Tableau simulé des mesures de réduction des PPh au cours des 10 prochaines années (objectif de réduction quantitative de 30% par année)
Annuel | Cumul | |
2018 | 2 000 | 2 000 |
2019 | 1 933 | 3 933 |
2020 | 1 867 | 5 800 |
2021 | 1 800 | 7 600 |
2022 | 1 733 | 9 333 |
2023 | 1 667 | 11 000 |
2024 | 1 600 | 12 600 |
2025 | 1 533 | 14 133 |
2026 | 1 467 | 15 600 |
2027 | 1 400 | 17 000 |
Bravo Franci pour ces explications, hélas pas très encourageantes… Si jamais, j’ai chez mois environs 1000 m2 de prairie naturelle, avec jardin-potager et quelques arbres fruitiers, le tout préservé de tout PPh, de même que les deux propriétés voisines. Si tu cherches une place pour des ruches, je les accueille volontiers… A discuter…
Cordial salut
Cher Philippe,
merci pour ta réponse et ta sympathique proposition. La prochaine étape sera effectivement de mettre en place des mesures pratiques et d’établir un réseau de sites “propres”. J’y réfléchis et ce sera l’objet d’un prochain billet. Une des difficultés est de trouver des sites suffisamment étendus. On estime que les abeilles domestiques effectuent l’essentiel de leur récolte dans un rayon d’1km autour de la ruche. Donc pour 1 km, il faut une surface “propre” de 3,14 km2 ou 3,14 millions de m2… Pour une mise en oeuvre efficace, il faudra donc placer les ruches au centre d’un cercle le plus propre possible… Je retiens en tout cas ta proposition, inattendue, mais riche de potentiel, et peut-être qu’avec l’aide d’autres internautes serons nous capables de définir des zones favorables à l’implantation de colonies
Lieber Françis
vielen Dank für deine umfangreiche und vor allem informative, lehrreiche Dokumentation. Es ist langsam mühsam zu sehen wie zaghaft unsere Politiker Massnahmen ergreifen, dass unsere Bienen geschützt und demzufolge ihre Gesundheit und jene der Menschheit respektieren würden. Es ist wie in der Natur sonstwo. Es braucht zuerst Katastrophen (Bondo, Saas Grund, Antarktis, Hurrikane über Zentralamerika, usw. bis man endlich wirksame Massnahmen ergreift. Ist es nicht längst schon zu spät?

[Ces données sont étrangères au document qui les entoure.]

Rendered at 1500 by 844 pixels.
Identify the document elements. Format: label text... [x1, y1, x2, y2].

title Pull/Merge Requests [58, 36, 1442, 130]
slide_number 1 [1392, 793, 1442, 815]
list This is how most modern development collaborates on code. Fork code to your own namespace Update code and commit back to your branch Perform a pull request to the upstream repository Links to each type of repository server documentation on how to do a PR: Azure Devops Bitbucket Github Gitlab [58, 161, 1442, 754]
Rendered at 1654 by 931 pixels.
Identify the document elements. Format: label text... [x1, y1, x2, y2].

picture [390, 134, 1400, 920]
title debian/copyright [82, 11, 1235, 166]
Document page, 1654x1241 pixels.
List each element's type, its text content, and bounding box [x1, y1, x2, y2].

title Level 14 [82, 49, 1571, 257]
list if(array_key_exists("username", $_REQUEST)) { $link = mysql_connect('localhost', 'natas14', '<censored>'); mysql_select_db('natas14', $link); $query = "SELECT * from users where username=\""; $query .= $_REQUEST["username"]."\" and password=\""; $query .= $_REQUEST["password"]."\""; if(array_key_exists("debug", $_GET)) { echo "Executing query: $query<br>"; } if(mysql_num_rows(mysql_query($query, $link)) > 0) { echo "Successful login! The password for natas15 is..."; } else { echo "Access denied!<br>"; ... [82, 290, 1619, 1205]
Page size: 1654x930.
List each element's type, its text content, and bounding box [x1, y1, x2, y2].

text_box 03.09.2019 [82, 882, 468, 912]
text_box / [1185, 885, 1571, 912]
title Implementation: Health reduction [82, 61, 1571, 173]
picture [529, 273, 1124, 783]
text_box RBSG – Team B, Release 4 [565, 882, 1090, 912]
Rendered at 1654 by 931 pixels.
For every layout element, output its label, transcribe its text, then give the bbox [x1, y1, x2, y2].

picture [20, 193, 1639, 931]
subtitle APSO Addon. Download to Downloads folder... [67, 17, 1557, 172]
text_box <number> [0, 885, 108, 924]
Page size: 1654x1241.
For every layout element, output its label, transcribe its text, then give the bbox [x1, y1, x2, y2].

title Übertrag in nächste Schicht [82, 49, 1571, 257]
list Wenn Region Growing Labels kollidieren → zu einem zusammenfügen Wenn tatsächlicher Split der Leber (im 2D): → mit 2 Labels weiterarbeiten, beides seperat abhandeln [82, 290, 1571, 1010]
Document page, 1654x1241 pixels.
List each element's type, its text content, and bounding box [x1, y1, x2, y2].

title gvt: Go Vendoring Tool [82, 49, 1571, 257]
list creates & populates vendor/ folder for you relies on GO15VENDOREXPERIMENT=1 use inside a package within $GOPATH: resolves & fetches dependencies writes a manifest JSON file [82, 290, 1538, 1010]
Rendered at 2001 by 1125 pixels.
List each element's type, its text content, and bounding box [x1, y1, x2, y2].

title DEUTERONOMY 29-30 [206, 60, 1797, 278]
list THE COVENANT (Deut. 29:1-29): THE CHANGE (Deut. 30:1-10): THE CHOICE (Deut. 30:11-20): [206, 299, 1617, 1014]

Weiter viel Mut zu neuem Engagement in dieser Sache
Lieber Werner,
Vielen Dank für die Interesse, deine Antwort, Bemerkungen und Unterstützung.
Je dois admettre ici que j’étais terriblement sceptique lorsqu’il y a 20 ans tu attirais notre attention sur le recul des colonies dans notre région. Malheureusement, la suite t’a entièrement donné raison. Merci encore pour le travail effectué au cours de ces années, car c’est grâce à ce travail de pionnier que la cause des abeilles est devenue si populaire,,, Cela au moins c’est une grande bataille de gagnée
Mit besten Grüssen
Francis
Une simple visite de hasard, mais toutes mes félicitations pour vos propos clairs.